Virginia Gov. Glenn Youngkin and Ted Leonsis, owner of Monumental Sports and Entertainment, in December verbally agreed to a deal that would bring the Washington Capitals and Wizards to Northern Virginia, along with a new arena and the sprawling entertainment district to support the franchises. But after opposition from several key Democratic legislators during budget negotiations, the State Assembly passed a $188 billion budget for the next two fiscal years without including funding for the development earlier this month.

Where the development goes from here is a political jump ball. Youngkin has the option to pursue an amendment to include the project in the state’s budget, or he could call a special session to start over with a new bill, though the likelihood of those options happening, or the odds that it would change the outcome, are unclear. According to Youngkin, the development would generate roughly 30,000 new jobs and approximately $12 billion in economic impact for Alexandria over the next several decades if given the green light. 
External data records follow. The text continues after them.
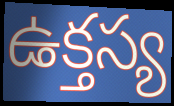
ఉక్తస్య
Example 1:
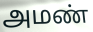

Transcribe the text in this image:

அமண்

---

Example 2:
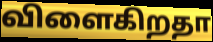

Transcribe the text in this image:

விளைகிறதா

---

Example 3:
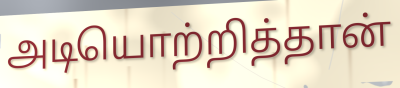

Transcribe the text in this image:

அடியொற்றித்தான்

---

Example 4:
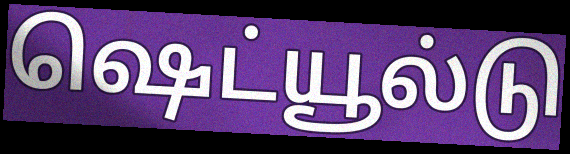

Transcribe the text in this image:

“The project’s legislation follows the normal timeline for the governor to act on legislation in front of him to veto, sign, or submit any amendments back to the General Assembly,” representatives for JBG Smith told Commercial Observer in an email. “We expect this process to be no different than with any other legislation and hope that our project gets a fair hearing as part of that process.”

Still, a setback for Virginia and Youngkin is a potential breakthrough for D.C. and Mayor Muriel Bowser. Among her attempts to keep both teams in the District, Bowser earlier this year announced legislation that would extend Monumental’s lease for Capital One Arena, which currently expires in 2027, to 2052, along with $500 million in financing toward facility upgrades

Such an incentive may not even be needed. In a letter sent to Monumental last week, and obtained by the Associated Press on Friday, D.C. Attorney General Brian Schwalb argued that the franchises could not legally leave the District until 2047. Schwalb reportedly cited a bond agreement for arena renovations in 2007, which extended the teams’ lease for 20 more years past the original 2027 deadline. However, another agreement made in 2019, which ratified the  2007 deal, permits Monumental to pre-pay those bonds and revoke its lease extension with 120 days’ notice, per the AP.

“We fundamentally disagree with the attorney general’s opinions, which are contradicted by the D.C. general counsel as recently as 2019 when the city ratified the ground lease,” a spokesperson for Monumental told the AP in response on Friday.

Representatives for JBG Smith declined a request from Commercial Observer to comment on Schwalb’s letter.